Whether you call them “enterprise-wide”, “site licence”, “all-you-can-eat”, or “strategic”, all involve unlimited software licence use in one way or another. If you are involved in these unlimited software licence deals, no matter what they are called, you may be leaving a lot of money on the table unnecessarily and as a result, suffer from chronic indigestion.

Of course, it is always better to do the deal, and get the cash, than to leave money on the table. But if you are going to do the deal, either get paid the amount YOU think is fair or make sure you get something in return. An unlimited software licence doesn’t have to mean an unlimited everything-else deal.

When a prospect asks for an unlimited software licence deal, price isn’t the only response. Recognize there are many dimensions to a deal so look for ways to pull out value and costs to make sure the money you receive is in line with the value your software delivers.

Prospects wanting unlimited software licence use shouldn’t be given a perpetual licence. Unlimited perpetual licence deals limit a vendor’s upside to add-ons. Instead of a perpetual licence, consider using a limited-term licence, a.k.a. subscription licence. If you are going to get “hosed” make sure you know how long that situation will continue. Even all-you-can-eat buffet restaurants aren’t open 7/24, 365 days a year.

Don’t rely on maintenance and support fees (M&S) associated with the unlimited perpetual licence either. Make sure M&S is priced correctly based on the level of support and the maintenance hassles you might encounter. The typical “X-percent-of-licence-fee” may not even cover your costs.

If you get squeezed in M&S, consider reconfiguring your traditional maintenance and support offering. Can you offer second level support? What about per-incident pricing with a guaranteed minimum? As for upgrades and product updates, forget about them – updates maybe – but upgrades are out.

Another way to deal with all-you-can-eat unlimited software licences is to extend the range of volume discounts.

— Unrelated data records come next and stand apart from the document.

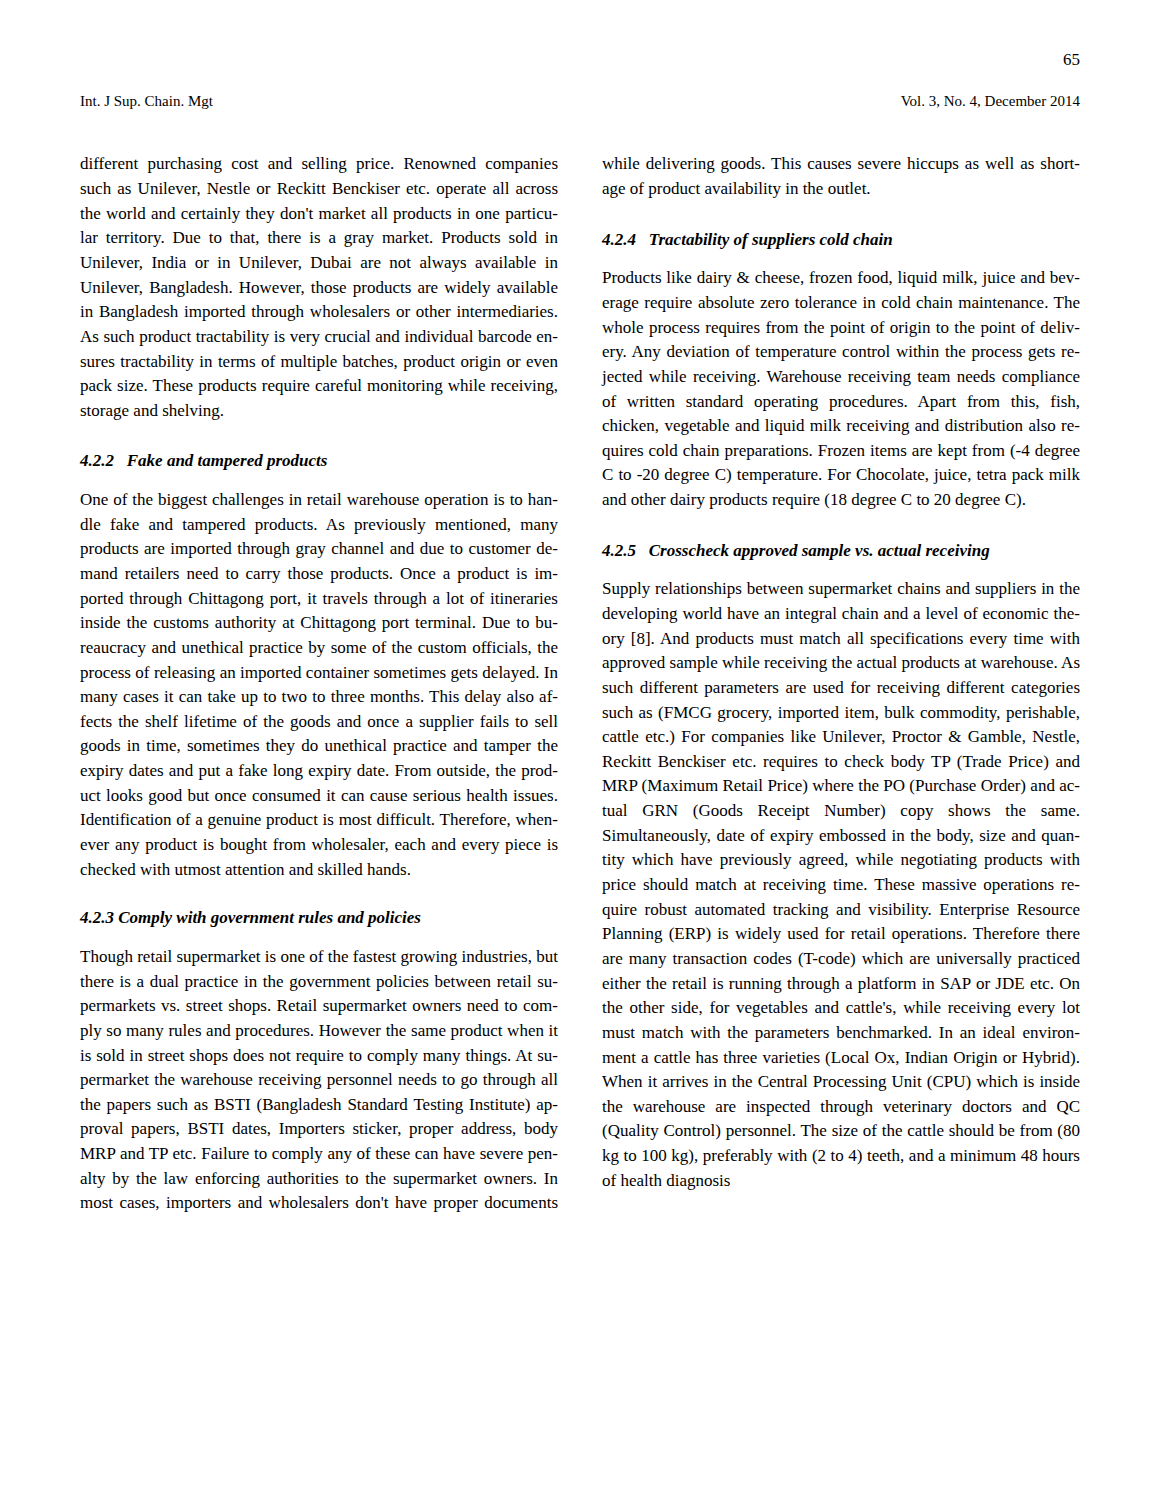65
Int. J Sup. Chain. Mgt
Vol. 3, No. 4, December 2014
different purchasing cost and selling price. Renowned companies such as Unilever, Nestle or Reckitt Benckiser etc. operate all across the world and certainly they don't market all products in one particular territory. Due to that, there is a gray market. Products sold in Unilever, India or in Unilever, Dubai are not always available in Unilever, Bangladesh. However, those products are widely available in Bangladesh imported through wholesalers or other intermediaries. As such product tractability is very crucial and individual barcode ensures tractability in terms of multiple batches, product origin or even pack size. These products require careful monitoring while receiving, storage and shelving.
4.2.2 Fake and tampered products
One of the biggest challenges in retail warehouse operation is to handle fake and tampered products. As previously mentioned, many products are imported through gray channel and due to customer demand retailers need to carry those products. Once a product is imported through Chittagong port, it travels through a lot of itineraries inside the customs authority at Chittagong port terminal. Due to bureaucracy and unethical practice by some of the custom officials, the process of releasing an imported container sometimes gets delayed. In many cases it can take up to two to three months. This delay also affects the shelf lifetime of the goods and once a supplier fails to sell goods in time, sometimes they do unethical practice and tamper the expiry dates and put a fake long expiry date. From outside, the product looks good but once consumed it can cause serious health issues. Identification of a genuine product is most difficult. Therefore, whenever any product is bought from wholesaler, each and every piece is checked with utmost attention and skilled hands.
4.2.3 Comply with government rules and policies
Though retail supermarket is one of the fastest growing industries, but there is a dual practice in the government policies between retail supermarkets vs. street shops. Retail supermarket owners need to comply so many rules and procedures. However the same product when it is sold in street shops does not require to comply many things. At supermarket the warehouse receiving personnel needs to go through all the papers such as BSTI (Bangladesh Standard Testing Institute) approval papers, BSTI dates, Importers sticker, proper address, body MRP and TP etc. Failure to comply any of these can have severe penalty by the law enforcing authorities to the supermarket owners. In most cases, importers and wholesalers don't have proper documents while delivering goods. This causes severe hiccups as well as shortage of product availability in the outlet.
4.2.4 Tractability of suppliers cold chain
Products like dairy & cheese, frozen food, liquid milk, juice and beverage require absolute zero tolerance in cold chain maintenance. The whole process requires from the point of origin to the point of delivery. Any deviation of temperature control within the process gets rejected while receiving. Warehouse receiving team needs compliance of written standard operating procedures. Apart from this, fish, chicken, vegetable and liquid milk receiving and distribution also requires cold chain preparations. Frozen items are kept from (-4 degree C to -20 degree C) temperature. For Chocolate, juice, tetra pack milk and other dairy products require (18 degree C to 20 degree C).
4.2.5 Crosscheck approved sample vs. actual receiving
Supply relationships between supermarket chains and suppliers in the developing world have an integral chain and a level of economic theory [8]. And products must match all specifications every time with approved sample while receiving the actual products at warehouse. As such different parameters are used for receiving different categories such as (FMCG grocery, imported item, bulk commodity, perishable, cattle etc.) For companies like Unilever, Proctor & Gamble, Nestle, Reckitt Benckiser etc. requires to check body TP (Trade Price) and MRP (Maximum Retail Price) where the PO (Purchase Order) and actual GRN (Goods Receipt Number) copy shows the same. Simultaneously, date of expiry embossed in the body, size and quantity which have previously agreed, while negotiating products with price should match at receiving time. These massive operations require robust automated tracking and visibility. Enterprise Resource Planning (ERP) is widely used for retail operations. Therefore there are many transaction codes (T-code) which are universally practiced either the retail is running through a platform in SAP or JDE etc. On the other side, for vegetables and cattle's, while receiving every lot must match with the parameters benchmarked. In an ideal environment a cattle has three varieties (Local Ox, Indian Origin or Hybrid). When it arrives in the Central Processing Unit (CPU) which is inside the warehouse are inspected through veterinary doctors and QC (Quality Control) personnel. The size of the cattle should be from (80 kg to 100 kg), preferably with (2 to 4) teeth, and a minimum 48 hours of health diagnosis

Suppose a multinational company wants to use your products in multiple subsidiaries and multiple locations within each subsidiary. To make sure you are being paid fairly, develop a discount structure that will encourage customers to pay fairly.

Start with a volume discount schedule that maxes out at a reasonable (large) number of users. Offer a site licence price that is beyond the maximum number of users. In addition to the site licence price, offer multiple-site licence prices that are also suitably discounted. Then provide an enterprise-wide licence price that is beyond the multiple-site licence discount schedule and is an amount you would accept.

Even if the customer is unwilling to pay what you ask, you have provided a framework for establishing a price you think is fair while offering the customer less costly options.

But frankly, we’ve found no one is really empowered to do an enterprise-wide deal especially in a huge multinational company. Sometimes the enterprise-wide deal is a way to avoid licence administration. If that is the case, either make the administrative tasks easy or do the work for the customer if you can. In general, though, a request for an unlimited deal is really just part of the negotiating dance and the more you have heard the music the better you can dance.

Regardless of how you configure the unlimited deal, make sure you are gathering information about software licence usage even if the customer is paying a flat fee. It is essential to gather usage data so you know what an unlimited deal really means and what it is costing you so you use this experience to price other deals appropriately and, possibly, avoid unlimited deals altogether.

We’ve described a few ways to deal with “all-you-can-eat” software licensing deals. How do you respond to your customers or prospects who want them?